A contribuição dos sistemas de transportes para o desenvolvimento econômico e social de uma região ou país parece ser uma certeza consagrada para grande parte dos estudiosos e formuladores de políticas públicas. É uma questão que tem gerado muitas dúvidas, já que a realidade constatada em várias partes do país é muito diferente das promessas.
Esta relação é utilizada há muito tempo em diversos países, tendo como referência os trabalhos realizados pelo Conde de Saint Simon e seus discípulos no século XVIII que trataram do planejamento do território da França. Para este estudioso, as redes de transportes irrigariam e trariam vida para todo o território francês, beneficiando toda a sociedade. Para Saint Simon, o território funcionaria como um organismo e as redes de transportes como artérias.
A aplicação desse conceito, no entanto, não pode ser verificada na prática. As funções de um organismo são definidas a partir de um programa muito bem estabelecido. Quando umas das partes do organismo faz uma solicitação, os fluxos são acionados automaticamente. Nos sistemas de transportes, as funções que controlam os fluxos não são acionadas automaticamente, mas de acordo com leis e regras definidas pela sociedade, expressando desejos, planos e necessidades muito particulares.

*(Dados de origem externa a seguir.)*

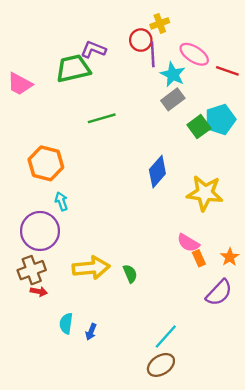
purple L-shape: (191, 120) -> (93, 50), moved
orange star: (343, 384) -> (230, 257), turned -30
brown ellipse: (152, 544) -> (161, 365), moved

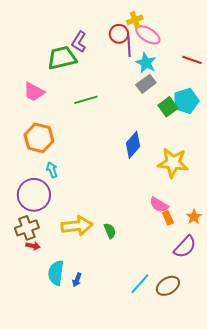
purple L-shape: (93, 50) -> (79, 42), turned -80
pink ellipse: (194, 54) -> (148, 35), moved
pink trapezoid: (20, 84) -> (34, 92), moved
cyan semicircle: (66, 323) -> (56, 273), size x1.4
brown ellipse: (161, 365) -> (168, 286), moved

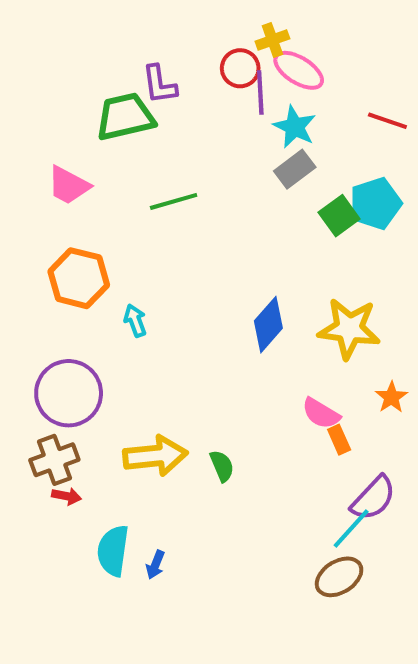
purple L-shape: (79, 42) -> (159, 84), turned -40
blue diamond: (133, 145) -> (268, 325), moved
cyan arrow: (52, 170) -> (135, 321), moved
orange star: (194, 217) -> (392, 397), moved
cyan line: (140, 284) -> (351, 528), moved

Há muitos exemplos que demonstram que não existe esta relação direta entre sistemas de transportes e desenvolvimento. O primeiro deles pode ser representado pela Estrada de Ferro Carajás (EFC). É uma das ferrovias mais produtivas, modernas e eficientes do mundo, mas atravessa dois estados com os piores Índices de Desenvolvimento Humano (IDH) do país, Maranhão e Pará. É uma ferrovia que, na escala nacional e global, contribui para a atividade exportadora de commodities minerais e agrícolas. Porém, na escala local, entre Parauapebas (PA) e São Luís (MA), há um grande vazio em que impera a pobreza e a miséria.
O segundo exemplo é o oposto do primeiro. O estado de São Paulo, que possui os melhores índices econômicos e sociais do país, não é um grande usuário de ferrovias. Um volume expressivo de cargas ferroviárias que atravessam o estado são de grãos originados na região Centro-Oeste.
Apesar da realidade mostrar o contrário, esta relação ainda é amplamente utilizada nos meios acadêmicos, empresarial, governamental e de comunicação. A construção da Ferrovia Norte-Sul, realizada recentemente no estado de Tocantins, é um bom exemplo. Ao longo da BR-226, entre o sul e o norte do estado, diversas placas anunciavam que a ferrovia estava chegando ao estado. A mensagem, realizada pelo Governo Federal e Ministério dos Transporte, dizia “O desenvolvimento chega de trem ao Tocantins”.
Muitos outros exemplos demonstram que a relação apresentada não existe de forma automática e direta, já que desenvolvimento é o resultado de questões muito mais amplas e complexas. Este assunto, no entanto, é muito utilizado nos discursos para realizar a mudança da matriz de transportes do país.